"End of the day, factory whistle cries, Men walk through these gates with death in their eyes" - Bruce Springsteen, Factory1The technological issue of nuclear energy is intertwined with the exploitation of human labor in a hierarchy of interests, and how human labor is expended is an economic and moral issue. The Grand Scientific Project from the time of Francis Bacon up to the Manhattan Project of Oppenheimer and Fermi has been a dangerous gamble for humanity even though the advertised purpose is that progress is good.
"Bring us the living dead. People no one will miss." - Fukushima official's request to Yakuza2
"TEPCO's involvement with anti-social forces and their inability to filter them out of the work-place is a national security issue ... Nuclear energy shouldn't be in the hands of the yakuza. They're gamblers and an intelligent person doesn't want them to have atomic dice to play with." - Japanese Senator3
The exploitation of labor at nuclear plants depends on the tools of social engineering, of government, mass media and schools. This is the hidden and shameful side of today's materialist society and belies our complicity in a criminalized culture.

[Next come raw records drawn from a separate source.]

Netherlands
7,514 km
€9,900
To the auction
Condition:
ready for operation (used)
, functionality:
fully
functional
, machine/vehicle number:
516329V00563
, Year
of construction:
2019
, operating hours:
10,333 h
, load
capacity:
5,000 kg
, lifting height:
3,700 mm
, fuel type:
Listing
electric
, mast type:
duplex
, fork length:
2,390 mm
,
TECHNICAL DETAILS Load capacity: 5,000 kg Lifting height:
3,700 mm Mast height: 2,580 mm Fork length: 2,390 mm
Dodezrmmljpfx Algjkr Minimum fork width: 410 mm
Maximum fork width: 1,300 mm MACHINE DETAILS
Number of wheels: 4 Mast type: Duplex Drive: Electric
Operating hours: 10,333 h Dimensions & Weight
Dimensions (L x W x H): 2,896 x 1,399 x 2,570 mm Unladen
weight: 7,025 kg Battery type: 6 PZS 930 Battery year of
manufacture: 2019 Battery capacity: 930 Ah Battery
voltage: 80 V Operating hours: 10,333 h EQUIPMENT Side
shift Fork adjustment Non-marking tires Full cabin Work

Inefficient and corrupt employment practices at the Fukushima Nuclear Power Plant (FNPP) are prolonging the disaster. Tokyo Electric Power Company (Tepco) outsources 90 percent of the work to subcontractors, mainly utilizing Japan's criminal syndicates, "the Yakuza." Japan is still a middle class society and most people will not volunteer for nuclear work. Japan risks running out of workers who have not exceeded their legal radiation limits.
Considered to be "Japan's largest organized crime group" - who are on the radar of the US Treasury Dept. (another big crime group)4 - the Yakuza offer a service to society by sopping up its losers and giving them a dodgy occupation.
Journalist Jake Adelstein, an expert on the Yakuza, risked his life as a reporter on the crime beat in Japan. Not because of shoot outs or knife fights, but because he had to take up smoking cigarettes in order to fit in with police and yakuza! These short video interviews offer a useful introduction into how the Yakuza operate5,6. Tepco's relationship with the Yakuza is a cesspool of corruption from the highest to the lowest levels in its organization. "A senior National Police Agency officer, speaking on grounds of anonymity said, 'TEPCO has a history of doing business with the yakuza that is far deeper than just using their labor' " (Op. cit. "The Yakuza and the Nuclear Mafia").